Text section
--- --- ---

Balancing on the Beach --
Comparing Pointers,
Checking the Stack
Four different processors, three different parameter passing modes. And
natural width (address width) arithmetic -- 16-bit on the 8-bit processors,
but
32-bit on the "16-bit" 68000.
And I really don't want to leave a certain set of questions begging.
* How do you make sure that your use of statically allocated parameters (and variables) has no internal conflicts? How do you make sure that you aren't using, say, a parameter/variable to allocate an I/O buffer, then, before you finish the allocation maintenance code, you go off and start a routine to collect de-allocated buffers and use the same variable for a conflicting purpose?
Discipline!
There are several disciplines for static parameters and variables, and the disciplines allow the use of automated tools that can check for conflicting uses.
If you don't have such tools, you have to analyze their use yourself. Discipline helps, but, ultimately, you want to avoid using more statically allocated parameters and variables than you can track and analyze.
I'll talk about various approaches to discipline as we go, variable naming and
use, file and directory strategies and such -- because we really can't avoid
some degree of static allocation.

--- --- ---

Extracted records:
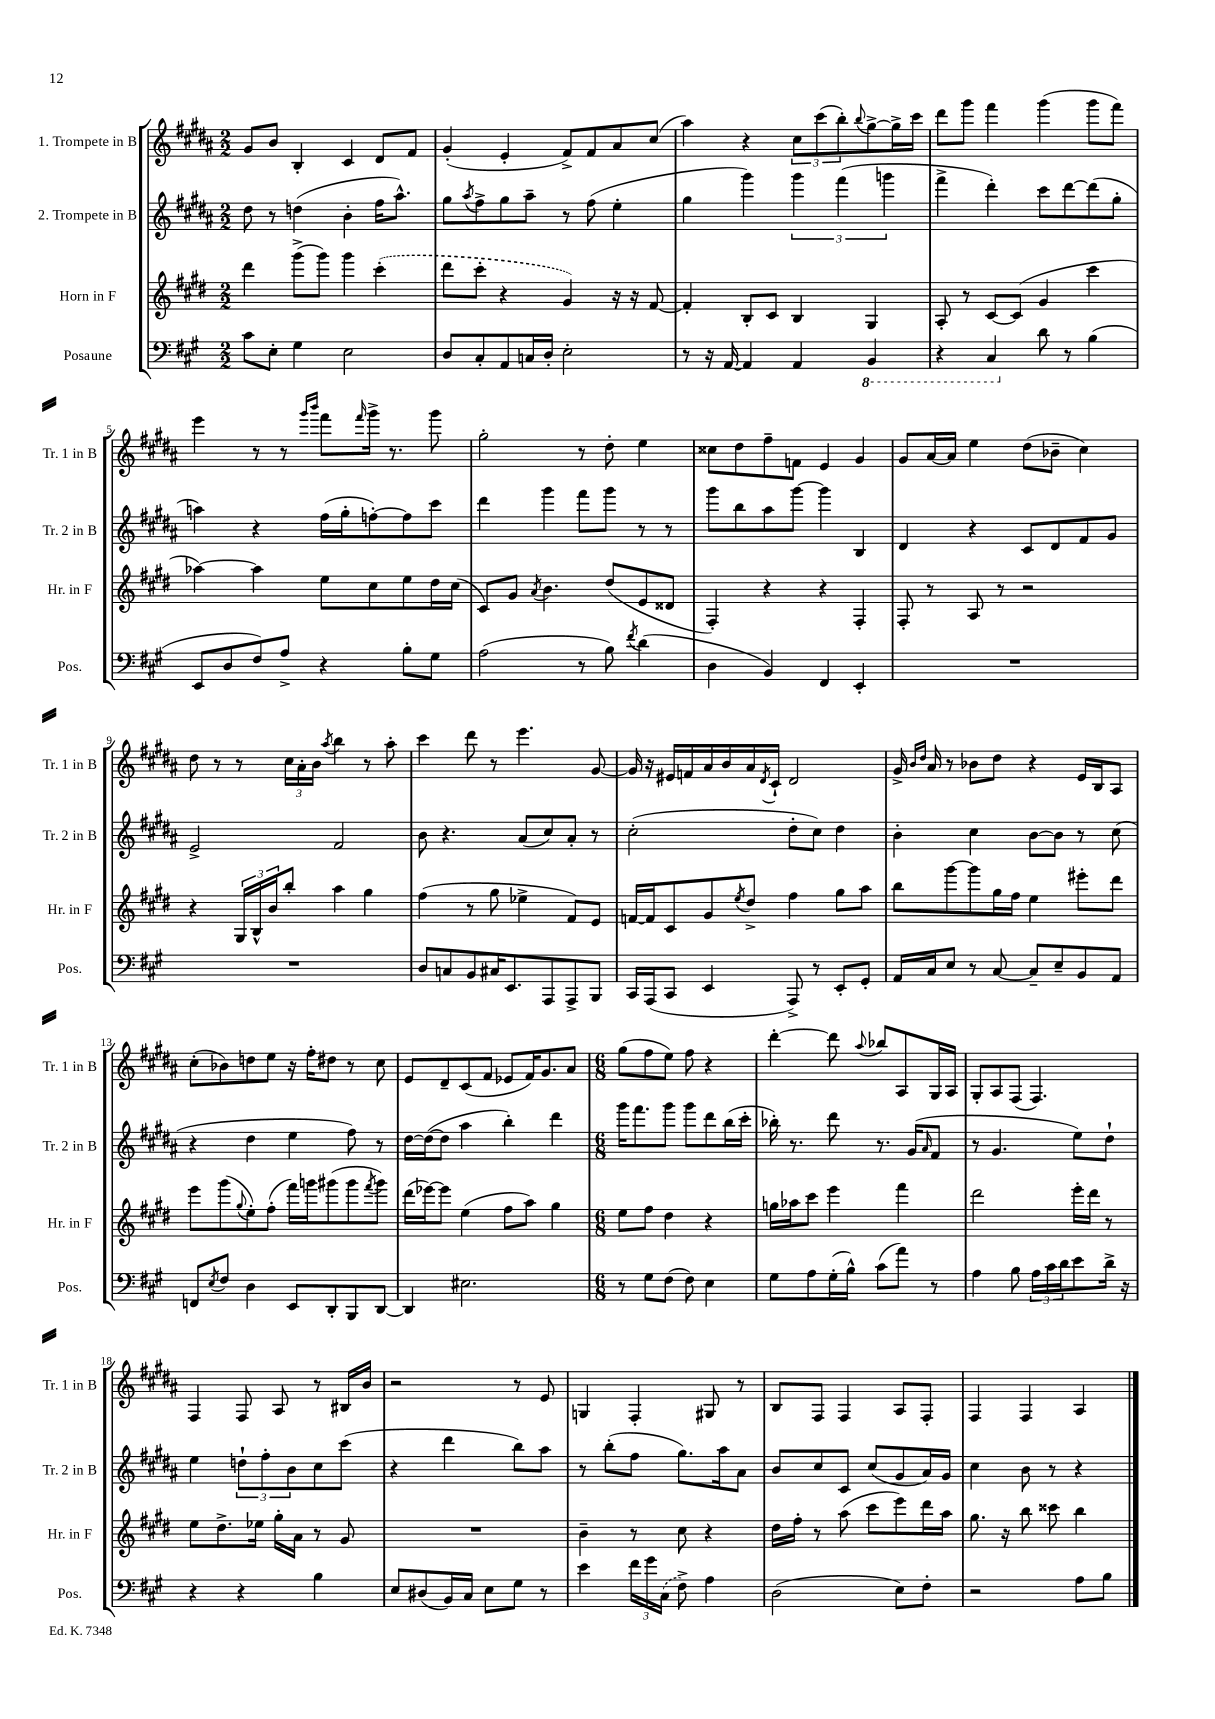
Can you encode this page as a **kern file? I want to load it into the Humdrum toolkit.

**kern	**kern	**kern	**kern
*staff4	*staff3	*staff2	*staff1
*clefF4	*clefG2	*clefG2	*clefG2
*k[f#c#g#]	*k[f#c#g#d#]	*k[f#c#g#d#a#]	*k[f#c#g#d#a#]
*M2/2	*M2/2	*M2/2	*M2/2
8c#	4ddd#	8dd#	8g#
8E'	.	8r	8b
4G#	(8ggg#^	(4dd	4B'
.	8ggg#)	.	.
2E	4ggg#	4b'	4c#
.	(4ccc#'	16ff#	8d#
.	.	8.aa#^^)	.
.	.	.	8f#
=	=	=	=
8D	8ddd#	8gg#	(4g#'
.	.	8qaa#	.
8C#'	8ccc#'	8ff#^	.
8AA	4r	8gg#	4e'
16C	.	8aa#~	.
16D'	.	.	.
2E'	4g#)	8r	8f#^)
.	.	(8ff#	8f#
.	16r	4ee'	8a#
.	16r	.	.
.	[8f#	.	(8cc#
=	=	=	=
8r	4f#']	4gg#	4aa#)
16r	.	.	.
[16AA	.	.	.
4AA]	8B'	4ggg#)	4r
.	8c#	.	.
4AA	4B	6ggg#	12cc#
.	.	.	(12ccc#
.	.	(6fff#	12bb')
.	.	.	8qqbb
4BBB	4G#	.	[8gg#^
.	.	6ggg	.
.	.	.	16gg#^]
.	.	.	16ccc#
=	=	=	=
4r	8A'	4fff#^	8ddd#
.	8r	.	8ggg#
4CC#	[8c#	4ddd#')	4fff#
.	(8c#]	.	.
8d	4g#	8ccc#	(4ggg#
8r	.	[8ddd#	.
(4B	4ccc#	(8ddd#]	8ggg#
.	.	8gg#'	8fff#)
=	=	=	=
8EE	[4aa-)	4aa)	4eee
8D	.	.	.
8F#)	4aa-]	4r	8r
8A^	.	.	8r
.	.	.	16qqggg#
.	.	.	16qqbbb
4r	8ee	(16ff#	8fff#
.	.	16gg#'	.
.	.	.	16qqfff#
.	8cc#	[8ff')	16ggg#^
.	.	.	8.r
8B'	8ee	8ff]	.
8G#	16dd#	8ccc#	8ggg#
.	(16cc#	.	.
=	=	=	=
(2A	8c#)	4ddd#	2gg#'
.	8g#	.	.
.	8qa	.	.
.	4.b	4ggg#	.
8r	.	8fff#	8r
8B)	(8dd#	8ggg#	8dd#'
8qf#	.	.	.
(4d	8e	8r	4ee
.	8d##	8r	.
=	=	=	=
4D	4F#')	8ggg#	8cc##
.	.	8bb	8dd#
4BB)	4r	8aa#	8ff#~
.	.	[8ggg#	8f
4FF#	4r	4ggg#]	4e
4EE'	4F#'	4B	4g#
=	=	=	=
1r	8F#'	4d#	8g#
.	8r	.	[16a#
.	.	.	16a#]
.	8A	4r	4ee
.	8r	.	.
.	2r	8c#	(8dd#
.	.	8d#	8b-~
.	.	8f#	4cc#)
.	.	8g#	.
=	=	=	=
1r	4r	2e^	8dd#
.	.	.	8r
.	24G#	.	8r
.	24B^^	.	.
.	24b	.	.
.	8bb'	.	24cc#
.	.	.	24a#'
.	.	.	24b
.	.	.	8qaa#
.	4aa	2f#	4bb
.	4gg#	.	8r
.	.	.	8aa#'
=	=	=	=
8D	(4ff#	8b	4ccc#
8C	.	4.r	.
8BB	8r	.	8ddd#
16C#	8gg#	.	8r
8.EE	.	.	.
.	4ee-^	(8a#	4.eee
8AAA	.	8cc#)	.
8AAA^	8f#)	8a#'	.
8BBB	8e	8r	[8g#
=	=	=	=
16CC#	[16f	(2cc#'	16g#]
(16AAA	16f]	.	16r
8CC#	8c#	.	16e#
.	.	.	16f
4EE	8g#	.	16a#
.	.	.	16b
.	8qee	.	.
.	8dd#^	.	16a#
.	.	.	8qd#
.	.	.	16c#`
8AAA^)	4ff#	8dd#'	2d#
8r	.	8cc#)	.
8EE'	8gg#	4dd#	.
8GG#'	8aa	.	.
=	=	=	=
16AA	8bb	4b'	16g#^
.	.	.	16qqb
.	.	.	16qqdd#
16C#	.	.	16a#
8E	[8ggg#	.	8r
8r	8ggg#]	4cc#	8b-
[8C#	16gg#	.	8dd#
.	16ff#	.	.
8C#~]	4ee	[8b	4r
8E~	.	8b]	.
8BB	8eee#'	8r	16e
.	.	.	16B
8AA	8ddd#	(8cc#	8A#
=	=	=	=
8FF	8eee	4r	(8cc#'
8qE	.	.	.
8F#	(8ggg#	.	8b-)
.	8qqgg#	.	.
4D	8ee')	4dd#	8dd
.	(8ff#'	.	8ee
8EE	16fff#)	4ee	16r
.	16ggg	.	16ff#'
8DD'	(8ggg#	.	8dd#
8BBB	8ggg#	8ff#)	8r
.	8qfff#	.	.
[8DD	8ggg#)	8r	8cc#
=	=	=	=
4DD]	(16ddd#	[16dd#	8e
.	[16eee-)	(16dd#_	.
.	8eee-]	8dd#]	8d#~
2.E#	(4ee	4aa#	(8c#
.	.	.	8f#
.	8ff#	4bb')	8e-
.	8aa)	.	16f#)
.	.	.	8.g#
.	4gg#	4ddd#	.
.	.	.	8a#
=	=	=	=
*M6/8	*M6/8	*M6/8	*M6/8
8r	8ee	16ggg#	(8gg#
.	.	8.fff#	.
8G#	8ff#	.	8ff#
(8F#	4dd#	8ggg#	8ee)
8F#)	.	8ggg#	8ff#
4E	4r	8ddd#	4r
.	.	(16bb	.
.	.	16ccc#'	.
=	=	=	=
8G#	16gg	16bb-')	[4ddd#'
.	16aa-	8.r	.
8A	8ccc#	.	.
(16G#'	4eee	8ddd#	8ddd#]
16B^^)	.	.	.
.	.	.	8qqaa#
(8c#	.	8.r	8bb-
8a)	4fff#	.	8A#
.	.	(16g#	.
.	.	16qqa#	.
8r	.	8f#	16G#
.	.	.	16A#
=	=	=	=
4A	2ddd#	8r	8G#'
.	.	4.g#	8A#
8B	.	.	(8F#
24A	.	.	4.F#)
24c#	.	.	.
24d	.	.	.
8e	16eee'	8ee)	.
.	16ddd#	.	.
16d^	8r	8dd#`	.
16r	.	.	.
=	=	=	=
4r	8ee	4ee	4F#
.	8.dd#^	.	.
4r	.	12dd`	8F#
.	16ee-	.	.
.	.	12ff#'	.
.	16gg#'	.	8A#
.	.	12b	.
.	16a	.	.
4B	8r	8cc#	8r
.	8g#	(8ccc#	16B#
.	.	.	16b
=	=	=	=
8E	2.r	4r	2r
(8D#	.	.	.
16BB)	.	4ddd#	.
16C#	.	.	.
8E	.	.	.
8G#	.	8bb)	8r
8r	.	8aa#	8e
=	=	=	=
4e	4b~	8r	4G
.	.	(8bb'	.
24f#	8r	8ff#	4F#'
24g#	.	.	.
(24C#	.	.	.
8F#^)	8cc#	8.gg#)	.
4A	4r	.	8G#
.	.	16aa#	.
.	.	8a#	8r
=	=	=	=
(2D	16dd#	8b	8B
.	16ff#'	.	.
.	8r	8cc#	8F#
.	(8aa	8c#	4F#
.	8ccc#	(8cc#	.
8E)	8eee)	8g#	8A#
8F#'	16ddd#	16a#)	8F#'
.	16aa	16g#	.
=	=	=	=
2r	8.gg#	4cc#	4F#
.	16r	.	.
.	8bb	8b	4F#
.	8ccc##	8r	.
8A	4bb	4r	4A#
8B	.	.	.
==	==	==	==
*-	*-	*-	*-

--- --- ---

Set problem A
In the text on static allocation, what width is the natural arithmetic on the "16-bit" 68000?
Set problem B
Select every line of the records that contains the string "kern".
The text on static allocation has no connection to the records.

Task result A
32-bit.

Task result B
Can you encode this page as a **kern file? I want to load it into the Humdrum toolkit.
**kern	**kern	**kern	**kern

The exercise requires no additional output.